A estas alturas, cuatro días después, todavía las imágenes me dan vueltas por la cabeza, y algunas frases, por supuesto, sobre todo aquella de "por favor, dígale al menos que me hable". Alguna vez escuché que sabes cuando una película -me imagino que esto puede ser aplicable a un disco, a un libro, a un museo...- te impacta realmente porque se te mete en el esófago, revolviéndote las vísceras y no puedes desprenderte de ella en las horas siguientes. No tenía una sensación parecida desde que vi La vida de los otros. De El secreto de sus ojos me habían dado buenas referencias, pero al igual que en otros casos unas expectativas tan altas te desmontan la ilusión y sales del cine pensando que no era para tanto, en casos como éste se quedan realmente cortas, anonadadas ante unas imágenes que se bastan por sí mismas para borrar cualquier prejuicio u opinión que llevaras preconcebida antes de sentarte en la butaca.

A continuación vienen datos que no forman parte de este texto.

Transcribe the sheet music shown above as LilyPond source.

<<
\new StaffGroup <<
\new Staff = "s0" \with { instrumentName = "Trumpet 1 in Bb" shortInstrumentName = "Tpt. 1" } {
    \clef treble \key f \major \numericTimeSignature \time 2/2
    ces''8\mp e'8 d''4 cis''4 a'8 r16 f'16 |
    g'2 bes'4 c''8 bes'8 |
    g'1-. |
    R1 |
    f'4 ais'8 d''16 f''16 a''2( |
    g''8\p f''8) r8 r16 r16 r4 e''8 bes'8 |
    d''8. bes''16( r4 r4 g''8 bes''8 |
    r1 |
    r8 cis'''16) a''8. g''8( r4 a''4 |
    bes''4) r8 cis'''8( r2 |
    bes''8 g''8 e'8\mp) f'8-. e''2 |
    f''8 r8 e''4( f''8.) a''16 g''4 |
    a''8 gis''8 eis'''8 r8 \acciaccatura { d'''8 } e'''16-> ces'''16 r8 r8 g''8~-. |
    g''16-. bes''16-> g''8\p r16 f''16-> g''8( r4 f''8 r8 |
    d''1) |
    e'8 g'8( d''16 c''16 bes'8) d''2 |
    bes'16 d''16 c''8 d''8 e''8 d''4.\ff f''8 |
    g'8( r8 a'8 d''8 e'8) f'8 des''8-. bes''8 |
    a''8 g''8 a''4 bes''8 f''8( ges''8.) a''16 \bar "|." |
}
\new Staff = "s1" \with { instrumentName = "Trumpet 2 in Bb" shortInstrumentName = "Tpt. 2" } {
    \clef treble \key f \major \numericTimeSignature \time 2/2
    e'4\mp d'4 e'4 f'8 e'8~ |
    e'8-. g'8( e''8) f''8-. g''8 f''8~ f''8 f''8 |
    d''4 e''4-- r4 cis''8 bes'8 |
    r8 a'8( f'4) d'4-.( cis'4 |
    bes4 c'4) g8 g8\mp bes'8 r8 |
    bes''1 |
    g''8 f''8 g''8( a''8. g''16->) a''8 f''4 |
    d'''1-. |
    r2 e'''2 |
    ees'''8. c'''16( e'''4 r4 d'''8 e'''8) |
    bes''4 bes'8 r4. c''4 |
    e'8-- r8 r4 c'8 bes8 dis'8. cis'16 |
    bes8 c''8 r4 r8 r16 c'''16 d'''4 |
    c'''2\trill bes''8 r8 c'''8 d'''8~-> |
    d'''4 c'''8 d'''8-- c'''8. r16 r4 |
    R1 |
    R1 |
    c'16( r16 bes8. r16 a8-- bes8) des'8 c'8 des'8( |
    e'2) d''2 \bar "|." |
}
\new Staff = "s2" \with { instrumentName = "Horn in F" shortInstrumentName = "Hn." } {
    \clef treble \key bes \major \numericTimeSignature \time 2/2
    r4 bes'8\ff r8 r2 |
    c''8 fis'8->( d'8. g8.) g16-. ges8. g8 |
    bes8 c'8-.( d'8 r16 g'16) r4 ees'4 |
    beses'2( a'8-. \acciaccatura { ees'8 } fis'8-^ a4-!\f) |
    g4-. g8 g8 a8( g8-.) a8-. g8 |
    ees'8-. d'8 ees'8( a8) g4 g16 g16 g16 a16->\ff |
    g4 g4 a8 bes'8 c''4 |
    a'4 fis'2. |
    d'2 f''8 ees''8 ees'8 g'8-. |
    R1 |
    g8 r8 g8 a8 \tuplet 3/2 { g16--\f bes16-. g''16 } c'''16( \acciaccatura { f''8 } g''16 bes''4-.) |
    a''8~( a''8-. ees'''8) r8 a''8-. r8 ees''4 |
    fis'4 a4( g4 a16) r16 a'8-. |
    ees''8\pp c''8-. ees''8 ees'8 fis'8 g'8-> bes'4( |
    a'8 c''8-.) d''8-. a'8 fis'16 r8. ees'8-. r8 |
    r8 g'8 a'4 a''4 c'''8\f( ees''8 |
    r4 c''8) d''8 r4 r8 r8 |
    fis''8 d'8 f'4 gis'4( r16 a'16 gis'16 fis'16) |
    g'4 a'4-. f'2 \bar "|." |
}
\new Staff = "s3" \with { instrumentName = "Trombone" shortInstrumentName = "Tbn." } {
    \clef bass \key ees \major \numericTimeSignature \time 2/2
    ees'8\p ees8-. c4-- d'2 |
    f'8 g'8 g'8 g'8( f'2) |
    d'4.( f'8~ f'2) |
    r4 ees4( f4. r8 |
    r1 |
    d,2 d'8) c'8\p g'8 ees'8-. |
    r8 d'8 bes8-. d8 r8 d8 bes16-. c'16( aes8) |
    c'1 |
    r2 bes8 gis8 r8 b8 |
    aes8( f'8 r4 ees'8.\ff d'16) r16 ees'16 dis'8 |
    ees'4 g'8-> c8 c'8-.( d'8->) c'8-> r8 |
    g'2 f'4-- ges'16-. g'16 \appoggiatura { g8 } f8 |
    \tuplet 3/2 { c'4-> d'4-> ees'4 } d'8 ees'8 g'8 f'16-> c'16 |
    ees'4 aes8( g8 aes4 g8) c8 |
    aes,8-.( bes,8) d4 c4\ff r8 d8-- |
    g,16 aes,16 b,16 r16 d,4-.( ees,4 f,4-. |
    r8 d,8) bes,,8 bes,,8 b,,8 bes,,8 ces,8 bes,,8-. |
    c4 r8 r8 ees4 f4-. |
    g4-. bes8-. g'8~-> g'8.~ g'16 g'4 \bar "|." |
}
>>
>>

Juan José Campanella es un buen ejemplo de ambas situaciones, o incluso de las tres, si incluimos aquí aquellas películas de las que no te esperas nada y te sacuden hasta el último fotograma: hablo de El niño que gritó puta. Del primer grupo me quedo con El hijo de la novia -muy buena, pero algo cortita para lo que uno esperaba (con perdón para sus muchos defensores)-, y del segundo con esta magistral adaptación de la novela de Eduardo Sacheri.
El secreto de sus ojos es una película que lo tiene prácticamente todo para resultar irresistible: unos personajes que conectan con el espectador desde su primera aparición, unos diálogos rápidos y que prenden siempre en lo emotivo, una puesta en escena aparentemente sencilla que se vuelve turbia o arrebatada según lo exija la acción -magnífica la escena en el estadio de fútbol-, dos historias interconectadas y a cual más apasionante -la del amor soterrado entre los funcionarios del juzgado y la de la investigación del crimen-, y, por supuesto, el planteamiento de interrogantes morales sobre el funcionamiento de la justicia, la ley del Talión y el sufrimiento.
Tengo un amigo que tiene por sistema quedarse a ver todos los créditos de la cinta, algo que en algunos multicines de hoy a veces no te dejan hacer porque los pases van muy justos y los que limpian la sala necesitan tenerla despejada cuanto antes. Recuerdo que en mis tiempos de estudiante compartía con él esta práctica, pero en los últimos años me he dejado venir, quizá porque la mayoría de las películas no lo merecía, quizá por la prisa de coger el coche pronto para evitar atascos, no sé. El caso es que cuando terminó El secreto de sus ojos nos quedamos clavados en los asientos, presenciando en el más absoluto silencio esa otra película, ese segundo visionado de imágenes atropelladas que pasa por tu mente mientras lees dónde se rodó la cinta o a quíen hay que agradecerle tal o cual cosa. Por mi parte, todo mi agradecimiento va a Campanella y a los artífices de una auténtica obra maestra.